As I drove through town on Thursday, I noticed a couple of women decked in revealing green dresses, green feather boas, and sparkly green jewelry. They were on their way into an Irish pub to celebrate the holiday with green colored food and drinks, and other revelers equally clad in green attire. The fleeting thought came to mind, "what a strange way to celebrate a saint."
That night I wondered at what a proper way to celebrate a saint would be. So first I looked up a bit of history on this Irish symbol. Wikipedia is great for such things. I was blown away by what I found out:
Patrick was the son of a high Roman official stationed in Britain. When he was 16, he was kidnapped by Irish marauders and sold as a slave to a cruel man. He spent six years in servitude where he learned the Celtic tongue, the intricacies of the druid rituals, and where he learned to pray. In one of Patrick's surviving letters he says, "After I reached Hibernia I used to pasture the flock each day and I used to pray many times a day. More and more did the Love of God, and my fear of Him and faith increase, and my spirit was moved so that in a day [I said] from one up to a hundred prayers, and in the night a like number; besides I used to stay out in the forests and on the mountain and I would wake up before daylight to pray in the snow, in icy coldness, in rain, and I used to feel neither ill nor any slothfulness, because, as I now see, the Spirit was burning in me at that time".
Through the direct guidance of God he fled his cruel master and went back to Britain. There he studied and became a priest. The passion for Ireland fostered in his time of service never left him. When the opportunity rose, he went back to the land of his imprisonment. He began his ministry there by paying his ransom price to his old master and then sharing with him the grace of Jesus and the freedom He offers. He proceeded to minister to the people of Ireland for some forty years.
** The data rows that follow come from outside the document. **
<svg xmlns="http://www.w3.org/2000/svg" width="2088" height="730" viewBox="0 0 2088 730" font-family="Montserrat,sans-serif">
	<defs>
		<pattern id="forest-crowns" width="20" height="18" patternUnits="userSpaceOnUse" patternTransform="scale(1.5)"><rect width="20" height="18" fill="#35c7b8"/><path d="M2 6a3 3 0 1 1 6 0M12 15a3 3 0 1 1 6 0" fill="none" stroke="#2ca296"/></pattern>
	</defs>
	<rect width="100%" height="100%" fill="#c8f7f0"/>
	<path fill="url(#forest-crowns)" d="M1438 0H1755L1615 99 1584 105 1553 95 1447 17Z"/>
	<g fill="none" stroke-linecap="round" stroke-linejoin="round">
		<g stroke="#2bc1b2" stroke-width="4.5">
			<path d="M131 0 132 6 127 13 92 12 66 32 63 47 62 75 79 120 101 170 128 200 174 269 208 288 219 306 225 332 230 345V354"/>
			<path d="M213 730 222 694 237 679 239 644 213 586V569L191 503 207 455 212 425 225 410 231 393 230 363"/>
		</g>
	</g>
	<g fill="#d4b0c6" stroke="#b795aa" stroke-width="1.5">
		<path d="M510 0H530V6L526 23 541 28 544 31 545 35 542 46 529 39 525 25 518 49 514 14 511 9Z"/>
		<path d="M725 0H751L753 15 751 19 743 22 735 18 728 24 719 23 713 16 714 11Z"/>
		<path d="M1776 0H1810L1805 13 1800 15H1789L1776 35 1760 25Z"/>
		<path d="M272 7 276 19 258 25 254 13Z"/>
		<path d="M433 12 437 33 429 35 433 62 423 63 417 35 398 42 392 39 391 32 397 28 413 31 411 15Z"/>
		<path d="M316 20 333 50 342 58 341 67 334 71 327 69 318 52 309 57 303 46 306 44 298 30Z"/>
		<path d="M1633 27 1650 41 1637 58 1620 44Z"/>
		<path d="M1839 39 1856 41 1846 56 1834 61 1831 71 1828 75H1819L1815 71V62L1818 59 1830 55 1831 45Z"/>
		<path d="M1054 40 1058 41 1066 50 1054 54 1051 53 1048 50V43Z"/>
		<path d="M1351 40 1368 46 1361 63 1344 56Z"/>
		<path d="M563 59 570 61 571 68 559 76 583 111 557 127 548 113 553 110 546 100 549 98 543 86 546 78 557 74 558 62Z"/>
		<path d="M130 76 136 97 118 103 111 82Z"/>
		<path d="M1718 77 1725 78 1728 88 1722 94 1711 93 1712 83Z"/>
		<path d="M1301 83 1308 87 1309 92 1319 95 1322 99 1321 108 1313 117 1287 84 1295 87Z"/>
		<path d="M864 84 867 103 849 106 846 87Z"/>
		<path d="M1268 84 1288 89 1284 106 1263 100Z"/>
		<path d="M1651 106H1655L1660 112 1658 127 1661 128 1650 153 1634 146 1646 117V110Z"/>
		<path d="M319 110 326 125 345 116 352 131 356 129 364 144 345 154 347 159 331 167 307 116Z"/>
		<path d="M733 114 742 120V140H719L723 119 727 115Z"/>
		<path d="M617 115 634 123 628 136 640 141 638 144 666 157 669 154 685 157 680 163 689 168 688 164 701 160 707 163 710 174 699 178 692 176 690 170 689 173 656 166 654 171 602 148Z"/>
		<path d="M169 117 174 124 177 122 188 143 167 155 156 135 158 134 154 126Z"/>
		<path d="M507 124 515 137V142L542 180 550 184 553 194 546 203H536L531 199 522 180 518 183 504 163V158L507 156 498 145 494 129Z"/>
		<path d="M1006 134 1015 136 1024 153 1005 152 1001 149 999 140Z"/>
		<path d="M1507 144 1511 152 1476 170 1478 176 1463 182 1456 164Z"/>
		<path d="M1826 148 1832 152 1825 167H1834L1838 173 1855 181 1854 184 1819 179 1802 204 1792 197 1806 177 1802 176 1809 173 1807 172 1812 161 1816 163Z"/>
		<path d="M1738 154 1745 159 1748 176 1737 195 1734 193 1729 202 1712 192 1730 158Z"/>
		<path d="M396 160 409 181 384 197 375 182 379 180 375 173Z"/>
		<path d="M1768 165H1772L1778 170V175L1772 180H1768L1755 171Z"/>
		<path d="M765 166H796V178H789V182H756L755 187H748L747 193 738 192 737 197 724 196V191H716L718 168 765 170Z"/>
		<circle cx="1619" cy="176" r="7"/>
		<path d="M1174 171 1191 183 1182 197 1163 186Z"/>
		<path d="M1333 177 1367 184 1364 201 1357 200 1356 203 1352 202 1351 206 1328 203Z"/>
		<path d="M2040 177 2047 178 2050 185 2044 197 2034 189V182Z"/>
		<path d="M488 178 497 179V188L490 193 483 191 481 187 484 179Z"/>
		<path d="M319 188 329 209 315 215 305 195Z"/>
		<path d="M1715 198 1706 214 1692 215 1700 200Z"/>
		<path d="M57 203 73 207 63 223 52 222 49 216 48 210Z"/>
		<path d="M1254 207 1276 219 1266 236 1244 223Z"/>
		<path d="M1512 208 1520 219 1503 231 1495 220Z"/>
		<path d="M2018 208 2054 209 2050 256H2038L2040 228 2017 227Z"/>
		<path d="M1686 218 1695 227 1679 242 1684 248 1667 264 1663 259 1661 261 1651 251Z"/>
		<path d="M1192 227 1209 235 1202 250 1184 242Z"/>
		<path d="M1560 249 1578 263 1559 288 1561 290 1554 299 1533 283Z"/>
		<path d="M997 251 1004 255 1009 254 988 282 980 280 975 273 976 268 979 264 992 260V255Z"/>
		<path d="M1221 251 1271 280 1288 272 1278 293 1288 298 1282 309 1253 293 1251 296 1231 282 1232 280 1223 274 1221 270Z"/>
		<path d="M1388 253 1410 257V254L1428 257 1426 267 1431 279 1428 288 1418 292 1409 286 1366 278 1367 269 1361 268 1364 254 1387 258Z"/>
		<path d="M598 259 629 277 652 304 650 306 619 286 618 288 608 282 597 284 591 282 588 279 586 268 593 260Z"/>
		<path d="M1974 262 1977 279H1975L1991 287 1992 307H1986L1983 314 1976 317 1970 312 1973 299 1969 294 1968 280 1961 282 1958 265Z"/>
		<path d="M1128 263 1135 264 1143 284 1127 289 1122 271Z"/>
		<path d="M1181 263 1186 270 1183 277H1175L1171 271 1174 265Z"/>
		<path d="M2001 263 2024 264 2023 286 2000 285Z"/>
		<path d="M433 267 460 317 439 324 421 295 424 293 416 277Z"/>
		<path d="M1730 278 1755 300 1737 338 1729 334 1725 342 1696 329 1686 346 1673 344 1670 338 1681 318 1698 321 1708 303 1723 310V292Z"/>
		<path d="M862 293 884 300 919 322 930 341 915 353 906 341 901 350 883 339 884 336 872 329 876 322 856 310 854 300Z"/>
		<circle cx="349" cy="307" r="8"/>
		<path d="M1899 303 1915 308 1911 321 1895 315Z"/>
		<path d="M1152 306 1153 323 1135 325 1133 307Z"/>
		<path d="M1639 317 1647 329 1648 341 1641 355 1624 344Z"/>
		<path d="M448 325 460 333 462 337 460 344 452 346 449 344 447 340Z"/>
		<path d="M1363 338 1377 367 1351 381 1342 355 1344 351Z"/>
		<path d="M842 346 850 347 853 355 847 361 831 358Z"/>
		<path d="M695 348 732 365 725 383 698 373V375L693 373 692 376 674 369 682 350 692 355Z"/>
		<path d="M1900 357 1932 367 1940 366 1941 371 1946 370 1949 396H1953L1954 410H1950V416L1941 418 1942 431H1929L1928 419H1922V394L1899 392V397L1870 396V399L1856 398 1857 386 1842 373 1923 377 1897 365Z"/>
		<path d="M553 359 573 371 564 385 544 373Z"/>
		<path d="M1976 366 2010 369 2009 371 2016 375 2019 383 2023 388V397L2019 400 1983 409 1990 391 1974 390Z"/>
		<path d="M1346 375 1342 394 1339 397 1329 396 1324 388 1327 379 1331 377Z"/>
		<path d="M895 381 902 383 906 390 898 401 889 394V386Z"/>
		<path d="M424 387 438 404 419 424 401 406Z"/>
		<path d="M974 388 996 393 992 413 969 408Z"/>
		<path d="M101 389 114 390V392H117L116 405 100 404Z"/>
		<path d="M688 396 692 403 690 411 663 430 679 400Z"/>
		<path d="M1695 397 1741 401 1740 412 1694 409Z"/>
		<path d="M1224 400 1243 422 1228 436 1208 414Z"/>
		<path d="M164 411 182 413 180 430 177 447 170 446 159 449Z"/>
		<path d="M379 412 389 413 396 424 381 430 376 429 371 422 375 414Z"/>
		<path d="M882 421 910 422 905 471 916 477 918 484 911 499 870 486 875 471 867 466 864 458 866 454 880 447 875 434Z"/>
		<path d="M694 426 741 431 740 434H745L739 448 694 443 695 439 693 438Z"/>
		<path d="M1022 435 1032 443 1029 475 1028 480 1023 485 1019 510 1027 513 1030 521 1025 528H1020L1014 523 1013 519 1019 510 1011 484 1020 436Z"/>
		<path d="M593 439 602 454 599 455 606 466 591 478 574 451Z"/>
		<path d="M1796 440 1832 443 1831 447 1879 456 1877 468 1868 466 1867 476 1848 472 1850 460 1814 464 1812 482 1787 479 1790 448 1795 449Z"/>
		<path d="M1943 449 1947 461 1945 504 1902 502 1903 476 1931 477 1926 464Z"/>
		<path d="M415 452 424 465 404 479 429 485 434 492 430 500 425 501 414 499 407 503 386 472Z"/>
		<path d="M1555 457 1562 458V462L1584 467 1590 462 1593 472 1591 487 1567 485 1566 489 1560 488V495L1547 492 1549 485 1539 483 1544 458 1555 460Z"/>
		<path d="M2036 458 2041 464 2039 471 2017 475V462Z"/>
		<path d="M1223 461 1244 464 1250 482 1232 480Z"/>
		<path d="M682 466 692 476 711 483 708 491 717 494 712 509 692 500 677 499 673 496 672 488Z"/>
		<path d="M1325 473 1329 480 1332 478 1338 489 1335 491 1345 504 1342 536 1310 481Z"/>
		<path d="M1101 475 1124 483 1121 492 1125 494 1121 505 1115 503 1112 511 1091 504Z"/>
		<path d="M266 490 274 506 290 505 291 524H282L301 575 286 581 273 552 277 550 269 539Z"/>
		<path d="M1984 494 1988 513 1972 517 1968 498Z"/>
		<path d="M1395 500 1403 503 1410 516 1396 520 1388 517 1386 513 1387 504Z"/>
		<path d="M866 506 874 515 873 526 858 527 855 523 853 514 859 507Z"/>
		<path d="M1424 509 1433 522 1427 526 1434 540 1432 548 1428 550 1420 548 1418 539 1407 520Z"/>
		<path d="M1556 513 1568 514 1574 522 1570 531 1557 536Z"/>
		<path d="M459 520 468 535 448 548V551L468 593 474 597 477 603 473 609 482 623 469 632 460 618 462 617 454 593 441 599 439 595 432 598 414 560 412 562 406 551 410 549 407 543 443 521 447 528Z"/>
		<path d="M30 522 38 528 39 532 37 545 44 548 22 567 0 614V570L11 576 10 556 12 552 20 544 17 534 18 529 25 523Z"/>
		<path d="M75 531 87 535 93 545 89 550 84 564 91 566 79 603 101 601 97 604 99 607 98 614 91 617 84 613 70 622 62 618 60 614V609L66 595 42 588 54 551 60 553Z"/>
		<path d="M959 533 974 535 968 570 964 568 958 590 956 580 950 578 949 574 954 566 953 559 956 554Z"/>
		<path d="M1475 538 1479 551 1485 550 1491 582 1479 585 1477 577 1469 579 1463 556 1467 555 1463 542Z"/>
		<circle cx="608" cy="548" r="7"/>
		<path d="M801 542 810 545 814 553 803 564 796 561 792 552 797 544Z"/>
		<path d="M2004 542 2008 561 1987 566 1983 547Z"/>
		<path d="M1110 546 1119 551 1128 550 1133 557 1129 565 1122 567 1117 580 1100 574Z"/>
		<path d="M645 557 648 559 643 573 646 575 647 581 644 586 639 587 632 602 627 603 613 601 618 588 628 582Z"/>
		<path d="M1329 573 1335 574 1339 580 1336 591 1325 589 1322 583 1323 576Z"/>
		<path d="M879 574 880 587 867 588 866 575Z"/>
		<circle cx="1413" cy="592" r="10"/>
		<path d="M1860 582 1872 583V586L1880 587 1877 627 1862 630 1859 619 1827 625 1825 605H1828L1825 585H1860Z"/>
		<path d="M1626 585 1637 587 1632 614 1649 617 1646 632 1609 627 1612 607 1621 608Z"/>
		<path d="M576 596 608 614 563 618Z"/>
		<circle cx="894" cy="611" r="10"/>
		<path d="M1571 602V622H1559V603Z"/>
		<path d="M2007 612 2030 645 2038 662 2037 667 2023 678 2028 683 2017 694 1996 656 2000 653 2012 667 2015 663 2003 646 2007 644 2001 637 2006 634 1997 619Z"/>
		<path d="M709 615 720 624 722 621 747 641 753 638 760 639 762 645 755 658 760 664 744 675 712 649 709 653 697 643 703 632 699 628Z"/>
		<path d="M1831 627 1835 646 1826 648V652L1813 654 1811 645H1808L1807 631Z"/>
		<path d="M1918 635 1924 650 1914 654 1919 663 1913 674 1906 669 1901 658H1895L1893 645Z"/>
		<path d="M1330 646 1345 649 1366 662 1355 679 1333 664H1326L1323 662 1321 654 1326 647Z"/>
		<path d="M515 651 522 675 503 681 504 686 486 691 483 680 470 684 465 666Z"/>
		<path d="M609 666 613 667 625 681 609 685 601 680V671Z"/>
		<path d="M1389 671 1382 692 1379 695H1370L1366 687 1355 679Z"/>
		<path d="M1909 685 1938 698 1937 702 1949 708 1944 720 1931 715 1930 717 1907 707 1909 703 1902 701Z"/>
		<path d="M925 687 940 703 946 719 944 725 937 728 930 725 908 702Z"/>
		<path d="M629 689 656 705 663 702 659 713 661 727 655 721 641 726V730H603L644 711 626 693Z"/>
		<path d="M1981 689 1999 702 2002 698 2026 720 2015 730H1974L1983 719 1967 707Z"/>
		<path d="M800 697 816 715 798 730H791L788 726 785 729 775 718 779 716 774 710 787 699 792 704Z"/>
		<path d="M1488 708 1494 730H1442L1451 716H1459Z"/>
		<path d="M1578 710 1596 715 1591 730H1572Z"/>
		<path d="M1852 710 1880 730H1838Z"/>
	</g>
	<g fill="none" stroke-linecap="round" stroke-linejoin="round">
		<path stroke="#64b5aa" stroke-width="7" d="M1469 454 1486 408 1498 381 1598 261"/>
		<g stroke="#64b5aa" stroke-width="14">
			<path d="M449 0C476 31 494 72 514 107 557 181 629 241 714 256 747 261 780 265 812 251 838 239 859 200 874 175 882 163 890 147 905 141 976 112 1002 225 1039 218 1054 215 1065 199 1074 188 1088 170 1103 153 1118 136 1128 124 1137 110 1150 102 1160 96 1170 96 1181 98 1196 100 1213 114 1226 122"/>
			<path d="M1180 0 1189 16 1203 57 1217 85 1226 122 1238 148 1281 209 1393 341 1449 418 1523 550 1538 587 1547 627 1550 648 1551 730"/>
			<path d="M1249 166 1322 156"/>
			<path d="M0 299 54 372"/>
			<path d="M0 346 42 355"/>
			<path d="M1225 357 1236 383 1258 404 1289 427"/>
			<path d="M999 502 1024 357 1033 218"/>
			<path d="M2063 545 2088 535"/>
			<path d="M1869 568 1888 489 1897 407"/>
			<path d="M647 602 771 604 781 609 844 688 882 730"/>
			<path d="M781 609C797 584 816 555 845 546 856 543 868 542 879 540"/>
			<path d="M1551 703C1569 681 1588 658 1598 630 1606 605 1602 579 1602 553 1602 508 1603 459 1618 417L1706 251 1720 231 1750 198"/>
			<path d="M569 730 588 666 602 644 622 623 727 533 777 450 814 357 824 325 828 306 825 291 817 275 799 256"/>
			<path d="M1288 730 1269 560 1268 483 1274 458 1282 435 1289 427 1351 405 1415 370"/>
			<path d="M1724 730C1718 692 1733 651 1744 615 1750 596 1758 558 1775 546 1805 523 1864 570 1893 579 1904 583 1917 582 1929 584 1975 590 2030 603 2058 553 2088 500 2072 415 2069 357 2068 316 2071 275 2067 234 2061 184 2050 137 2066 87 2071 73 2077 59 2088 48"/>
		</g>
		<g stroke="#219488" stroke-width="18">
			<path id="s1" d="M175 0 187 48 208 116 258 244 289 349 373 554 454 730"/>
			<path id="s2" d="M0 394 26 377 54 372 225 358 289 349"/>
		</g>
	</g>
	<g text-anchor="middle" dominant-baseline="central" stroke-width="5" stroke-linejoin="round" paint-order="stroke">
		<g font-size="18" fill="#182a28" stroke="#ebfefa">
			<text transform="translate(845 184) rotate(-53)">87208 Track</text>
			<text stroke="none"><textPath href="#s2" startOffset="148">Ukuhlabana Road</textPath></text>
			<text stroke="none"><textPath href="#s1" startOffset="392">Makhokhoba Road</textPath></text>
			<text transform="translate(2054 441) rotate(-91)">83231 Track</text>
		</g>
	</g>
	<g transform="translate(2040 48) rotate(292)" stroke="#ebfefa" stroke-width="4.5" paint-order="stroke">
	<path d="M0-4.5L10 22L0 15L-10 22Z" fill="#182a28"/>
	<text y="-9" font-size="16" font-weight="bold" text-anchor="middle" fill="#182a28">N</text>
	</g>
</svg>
Today, this humble missionary who gave up all that the name of God would be praised, is celebrated with green beer and skimpy green dresses. I pray, instead, that God will allow me to celebrate this saint by growing in me the heart of St. Patrick: a heart of prayer, a heart of passion, a heart of forgiveness, a heart of boldness, a heart of sacrifice, a heart that beats wildly with the desire that every knee would bow to the King of Kings.